Document passage:
_____

Sheesh! I begin to understand why RFCs are issued in plain plain text.

The big thing I miss, if I use discrete files (whether plain or rich text) is hyperlinking from idea to idea (document to document). That’s something which a wiki (including TiddlyWiki) or Evernote/OneNote give me.

Pointers:

  • This is a good document on document lifetime. Good perspective. They seem to prefer the MultiMarkdown dialect.
  • I could use Archivematica to address long-term document readability. Archivematica’s media-type preservation plans convert .doc, .rtf, and other word processing files to Open Document Format (ODF) for preservation and to Adobe’s PDF for viewing. It fails the simplicity test. It would complicate my technology platform.

_____

What you are asked to do:
From the note on plain text and document formats, extract the part that begins at the words "The big thing" and stops after "Evernote/OneNote give me.".

_____

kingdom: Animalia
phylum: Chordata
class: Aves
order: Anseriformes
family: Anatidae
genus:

_____

Worked solution:
The big thing I miss, if I use discrete files (whether plain or rich text) is hyperlinking from idea to idea (document to document). That’s something which a wiki (including TiddlyWiki) or Evernote/OneNote give me.